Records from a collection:
§

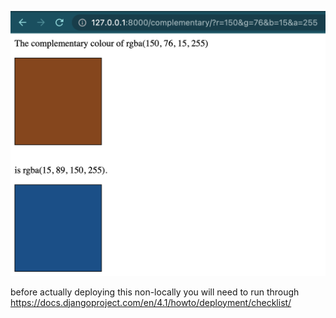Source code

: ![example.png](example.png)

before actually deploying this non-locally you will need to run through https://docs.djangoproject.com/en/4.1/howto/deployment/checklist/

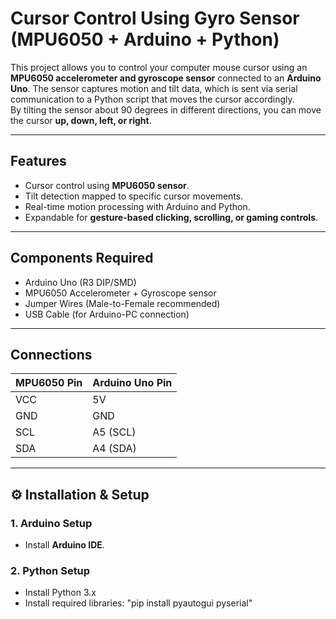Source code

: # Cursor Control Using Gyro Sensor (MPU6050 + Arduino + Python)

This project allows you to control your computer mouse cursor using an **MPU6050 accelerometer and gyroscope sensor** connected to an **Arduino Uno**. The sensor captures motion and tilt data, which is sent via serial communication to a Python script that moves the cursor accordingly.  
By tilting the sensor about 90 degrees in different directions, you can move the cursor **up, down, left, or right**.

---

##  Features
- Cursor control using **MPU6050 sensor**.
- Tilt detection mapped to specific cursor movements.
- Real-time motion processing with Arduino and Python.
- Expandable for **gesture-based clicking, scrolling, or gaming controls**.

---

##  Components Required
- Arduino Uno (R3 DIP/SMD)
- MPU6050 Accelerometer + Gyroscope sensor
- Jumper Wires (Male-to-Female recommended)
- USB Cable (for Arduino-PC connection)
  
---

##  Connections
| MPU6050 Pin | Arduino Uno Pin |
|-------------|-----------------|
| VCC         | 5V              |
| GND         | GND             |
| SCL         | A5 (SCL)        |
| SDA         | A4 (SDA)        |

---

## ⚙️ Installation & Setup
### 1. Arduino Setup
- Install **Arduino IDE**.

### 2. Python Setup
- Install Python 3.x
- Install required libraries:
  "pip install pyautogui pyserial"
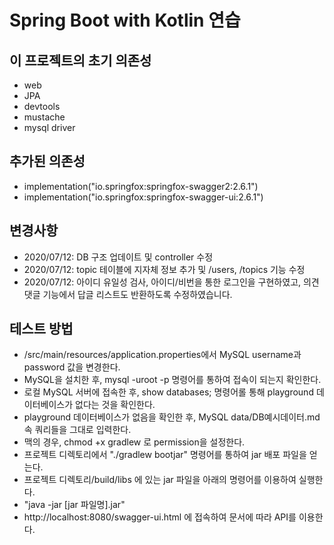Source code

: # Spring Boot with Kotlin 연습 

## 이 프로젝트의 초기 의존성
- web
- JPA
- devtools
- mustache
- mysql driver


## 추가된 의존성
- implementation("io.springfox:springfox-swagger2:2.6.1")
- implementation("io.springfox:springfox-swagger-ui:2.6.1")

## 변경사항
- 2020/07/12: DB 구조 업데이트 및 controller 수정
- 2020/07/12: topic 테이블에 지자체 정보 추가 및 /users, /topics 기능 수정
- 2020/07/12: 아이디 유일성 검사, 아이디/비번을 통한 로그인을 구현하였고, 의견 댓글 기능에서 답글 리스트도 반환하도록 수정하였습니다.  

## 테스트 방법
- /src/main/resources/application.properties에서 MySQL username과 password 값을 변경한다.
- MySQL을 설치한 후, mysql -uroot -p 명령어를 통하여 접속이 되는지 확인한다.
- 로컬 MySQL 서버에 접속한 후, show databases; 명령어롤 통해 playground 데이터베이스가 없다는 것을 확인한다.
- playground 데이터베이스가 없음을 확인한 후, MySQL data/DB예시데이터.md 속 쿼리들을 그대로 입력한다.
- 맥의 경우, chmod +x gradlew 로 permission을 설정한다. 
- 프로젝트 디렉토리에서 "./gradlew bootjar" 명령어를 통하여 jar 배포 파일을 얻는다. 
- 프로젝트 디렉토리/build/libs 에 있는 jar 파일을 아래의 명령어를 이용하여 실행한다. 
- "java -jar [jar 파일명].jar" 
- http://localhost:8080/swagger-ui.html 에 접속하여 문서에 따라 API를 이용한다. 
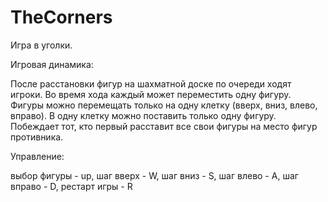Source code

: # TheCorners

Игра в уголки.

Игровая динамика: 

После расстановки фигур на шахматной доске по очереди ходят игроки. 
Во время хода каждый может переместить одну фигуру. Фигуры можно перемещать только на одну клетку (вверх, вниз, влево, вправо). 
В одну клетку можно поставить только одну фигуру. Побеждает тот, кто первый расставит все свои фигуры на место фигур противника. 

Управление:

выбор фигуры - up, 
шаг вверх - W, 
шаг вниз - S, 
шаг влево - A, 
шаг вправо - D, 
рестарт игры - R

§

REQUIRED ACTION: When the line containing "После расстановки фигур" is found in the records above, restate it and every later line word for word through the last one, and nothing more.

ANSWER AREA:
После расстановки фигур на шахматной доске по очереди ходят игроки. 
Во время хода каждый может переместить одну фигуру. Фигуры можно перемещать только на одну клетку (вверх, вниз, влево, вправо). 
В одну клетку можно поставить только одну фигуру. Побеждает тот, кто первый расставит все свои фигуры на место фигур противника. 

Управление:

выбор фигуры - up, 
шаг вверх - W, 
шаг вниз - S, 
шаг влево - A, 
шаг вправо - D, 
рестарт игры - R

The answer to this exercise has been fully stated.